The medal will be presented at a February 5 invitation-only black-tie dinner at The Kampong, NTBG’s garden in Coconut Grove, Florida. The following day Dr. Smith will present a public lecture entitled “Keeping Every Cog and Wheel: Why, Where, and How?” In his public presentation, he will discuss how botanic gardens and arboreta should collect, conserve, and cultivate all plant diversity for future generations. To register for the public lecture, email

Born in London in 1964, Dr. Smith was raised in Zambia, Swaziland, and Botswana, and earned his doctorate in the bioremediation of contaminated soils from the University of Kent.

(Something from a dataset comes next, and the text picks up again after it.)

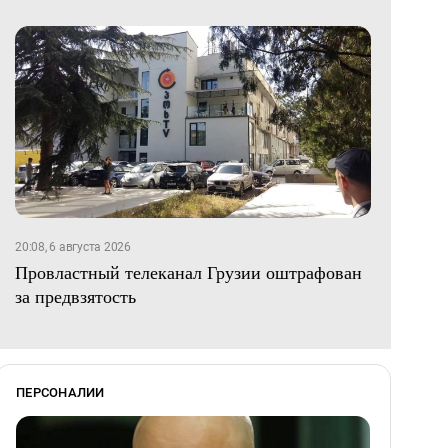
20:08, 6 августа 2026
Провластный телеканал Грузии оштрафован
за предвзятость
ПЕРСОНАЛИИ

With nearly 30 years of experience collecting and naming plants in the Old World tropics, he has contributed to numerous ecological surveys, plant inventories, vegetation mapping projects, environmental impact assessments, and seed conservation efforts, as well as national park planning and helping to develop responsible strategies for ecotourism in Africa.

Joining the Royal Botanic Gardens, Kew in 1997, Smith headed Kew’s Millennium Seed Bank from 2005-2014, overseeing the collection and conservation of seeds from more than 25,000 plant species and achieving the milestone of securing seeds from 10 percent of the world’s wild plants. In February 2015 he was appointed Secretary General of Botanic Gardens Conservation International, a global coalition of over 500 plant conservation- and education-focused botanical gardens in nearly 100 countries.

“Paul embodies the spirit of exploration as exemplified by David Fairchild.” said NTBG’s President and CEO Chipper Wichman. “He is without a doubt someone who has moved the needle in plant conservation in a changing world and we are more than pleased to honor him in this way.”